**WORK TASK**
Transcribe the listing exactly, so that nothing but the pictures is missing.

SOURCE DATA Block Start

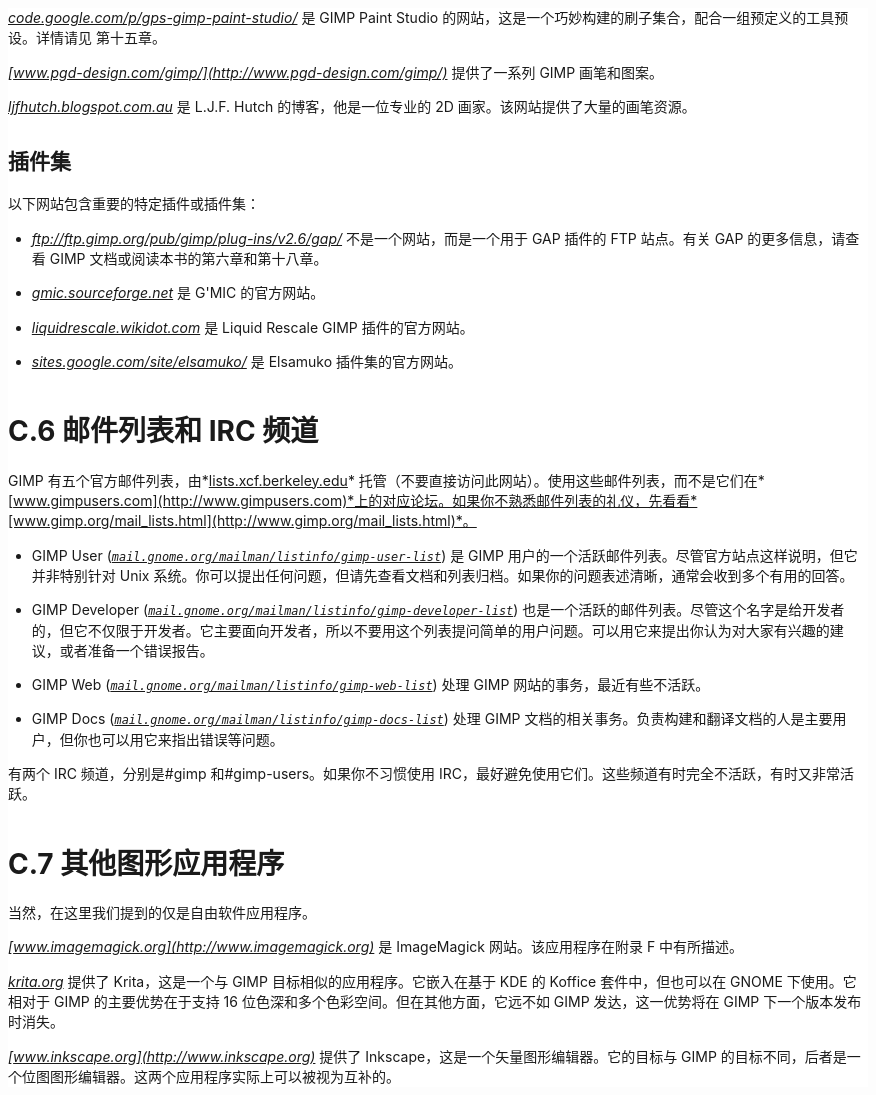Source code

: *[code.google.com/p/gps-gimp-paint-studio/](http://code.google.com/p/gps-gimp-paint-studio/)* 是 GIMP Paint Studio 的网站，这是一个巧妙构建的刷子集合，配合一组预定义的工具预设。详情请见 第十五章。

*[www.pgd-design.com/gimp/](http://www.pgd-design.com/gimp/)* 提供了一系列 GIMP 画笔和图案。

*[ljfhutch.blogspot.com.au](http://ljfhutch.blogspot.com.au)* 是 L.J.F. Hutch 的博客，他是一位专业的 2D 画家。该网站提供了大量的画笔资源。

## 插件集

以下网站包含重要的特定插件或插件集：

+   *ftp://ftp.gimp.org/pub/gimp/plug-ins/v2.6/gap/* 不是一个网站，而是一个用于 GAP 插件的 FTP 站点。有关 GAP 的更多信息，请查看 GIMP 文档或阅读本书的第六章和第十八章。

+   *[gmic.sourceforge.net](http://gmic.sourceforge.net)* 是 G'MIC 的官方网站。

+   *[liquidrescale.wikidot.com](http://liquidrescale.wikidot.com)* 是 Liquid Rescale GIMP 插件的官方网站。

+   *[sites.google.com/site/elsamuko/](http://sites.google.com/site/elsamuko/)* 是 Elsamuko 插件集的官方网站。

# C.6 邮件列表和 IRC 频道

GIMP 有五个官方邮件列表，由*[lists.xcf.berkeley.edu](http://lists.xcf.berkeley.edu)* 托管（不要直接访问此网站）。使用这些邮件列表，而不是它们在*[www.gimpusers.com](http://www.gimpusers.com)*上的对应论坛。如果你不熟悉邮件列表的礼仪，先看看*[www.gimp.org/mail_lists.html](http://www.gimp.org/mail_lists.html)*。

+   GIMP User (*[`mail.gnome.org/mailman/listinfo/gimp-user-list`](https://mail.gnome.org/mailman/listinfo/gimp-user-list)*) 是 GIMP 用户的一个活跃邮件列表。尽管官方站点这样说明，但它并非特别针对 Unix 系统。你可以提出任何问题，但请先查看文档和列表归档。如果你的问题表述清晰，通常会收到多个有用的回答。

+   GIMP Developer (*[`mail.gnome.org/mailman/listinfo/gimp-developer-list`](https://mail.gnome.org/mailman/listinfo/gimp-developer-list)*) 也是一个活跃的邮件列表。尽管这个名字是给开发者的，但它不仅限于开发者。它主要面向开发者，所以不要用这个列表提问简单的用户问题。可以用它来提出你认为对大家有兴趣的建议，或者准备一个错误报告。

+   GIMP Web (*[`mail.gnome.org/mailman/listinfo/gimp-web-list`](https://mail.gnome.org/mailman/listinfo/gimp-web-list)*) 处理 GIMP 网站的事务，最近有些不活跃。

+   GIMP Docs (*[`mail.gnome.org/mailman/listinfo/gimp-docs-list`](https://mail.gnome.org/mailman/listinfo/gimp-docs-list)*) 处理 GIMP 文档的相关事务。负责构建和翻译文档的人是主要用户，但你也可以用它来指出错误等问题。

有两个 IRC 频道，分别是#gimp 和#gimp-users。如果你不习惯使用 IRC，最好避免使用它们。这些频道有时完全不活跃，有时又非常活跃。

# C.7 其他图形应用程序

当然，在这里我们提到的仅是自由软件应用程序。

*[www.imagemagick.org](http://www.imagemagick.org)* 是 ImageMagick 网站。该应用程序在附录 F 中有所描述。

*[krita.org](http://krita.org)* 提供了 Krita，这是一个与 GIMP 目标相似的应用程序。它嵌入在基于 KDE 的 Koffice 套件中，但也可以在 GNOME 下使用。它相对于 GIMP 的主要优势在于支持 16 位色深和多个色彩空间。但在其他方面，它远不如 GIMP 发达，这一优势将在 GIMP 下一个版本发布时消失。

*[www.inkscape.org](http://www.inkscape.org)* 提供了 Inkscape，这是一个矢量图形编辑器。它的目标与 GIMP 的目标不同，后者是一个位图图形编辑器。这两个应用程序实际上可以被视为互补的。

SOURCE DATA Block End

**TASK RESPONSE**
Source code

: *[code.google.com/p/gps-gimp-paint-studio/](http://code.google.com/p/gps-gimp-paint-studio/)* 是 GIMP Paint Studio 的网站，这是一个巧妙构建的刷子集合，配合一组预定义的工具预设。详情请见 第十五章。

*[www.pgd-design.com/gimp/](http://www.pgd-design.com/gimp/)* 提供了一系列 GIMP 画笔和图案。

*[ljfhutch.blogspot.com.au](http://ljfhutch.blogspot.com.au)* 是 L.J.F. Hutch 的博客，他是一位专业的 2D 画家。该网站提供了大量的画笔资源。

## 插件集

以下网站包含重要的特定插件或插件集：

+   *ftp://ftp.gimp.org/pub/gimp/plug-ins/v2.6/gap/* 不是一个网站，而是一个用于 GAP 插件的 FTP 站点。有关 GAP 的更多信息，请查看 GIMP 文档或阅读本书的第六章和第十八章。

+   *[gmic.sourceforge.net](http://gmic.sourceforge.net)* 是 G'MIC 的官方网站。

+   *[liquidrescale.wikidot.com](http://liquidrescale.wikidot.com)* 是 Liquid Rescale GIMP 插件的官方网站。

+   *[sites.google.com/site/elsamuko/](http://sites.google.com/site/elsamuko/)* 是 Elsamuko 插件集的官方网站。

# C.6 邮件列表和 IRC 频道

GIMP 有五个官方邮件列表，由*[lists.xcf.berkeley.edu](http://lists.xcf.berkeley.edu)* 托管（不要直接访问此网站）。使用这些邮件列表，而不是它们在*[www.gimpusers.com](http://www.gimpusers.com)*上的对应论坛。如果你不熟悉邮件列表的礼仪，先看看*[www.gimp.org/mail_lists.html](http://www.gimp.org/mail_lists.html)*。

+   GIMP User (*[`mail.gnome.org/mailman/listinfo/gimp-user-list`](https://mail.gnome.org/mailman/listinfo/gimp-user-list)*) 是 GIMP 用户的一个活跃邮件列表。尽管官方站点这样说明，但它并非特别针对 Unix 系统。你可以提出任何问题，但请先查看文档和列表归档。如果你的问题表述清晰，通常会收到多个有用的回答。

+   GIMP Developer (*[`mail.gnome.org/mailman/listinfo/gimp-developer-list`](https://mail.gnome.org/mailman/listinfo/gimp-developer-list)*) 也是一个活跃的邮件列表。尽管这个名字是给开发者的，但它不仅限于开发者。它主要面向开发者，所以不要用这个列表提问简单的用户问题。可以用它来提出你认为对大家有兴趣的建议，或者准备一个错误报告。

+   GIMP Web (*[`mail.gnome.org/mailman/listinfo/gimp-web-list`](https://mail.gnome.org/mailman/listinfo/gimp-web-list)*) 处理 GIMP 网站的事务，最近有些不活跃。

+   GIMP Docs (*[`mail.gnome.org/mailman/listinfo/gimp-docs-list`](https://mail.gnome.org/mailman/listinfo/gimp-docs-list)*) 处理 GIMP 文档的相关事务。负责构建和翻译文档的人是主要用户，但你也可以用它来指出错误等问题。

有两个 IRC 频道，分别是#gimp 和#gimp-users。如果你不习惯使用 IRC，最好避免使用它们。这些频道有时完全不活跃，有时又非常活跃。

# C.7 其他图形应用程序

当然，在这里我们提到的仅是自由软件应用程序。

*[www.imagemagick.org](http://www.imagemagick.org)* 是 ImageMagick 网站。该应用程序在附录 F 中有所描述。

*[krita.org](http://krita.org)* 提供了 Krita，这是一个与 GIMP 目标相似的应用程序。它嵌入在基于 KDE 的 Koffice 套件中，但也可以在 GNOME 下使用。它相对于 GIMP 的主要优势在于支持 16 位色深和多个色彩空间。但在其他方面，它远不如 GIMP 发达，这一优势将在 GIMP 下一个版本发布时消失。

*[www.inkscape.org](http://www.inkscape.org)* 提供了 Inkscape，这是一个矢量图形编辑器。它的目标与 GIMP 的目标不同，后者是一个位图图形编辑器。这两个应用程序实际上可以被视为互补的。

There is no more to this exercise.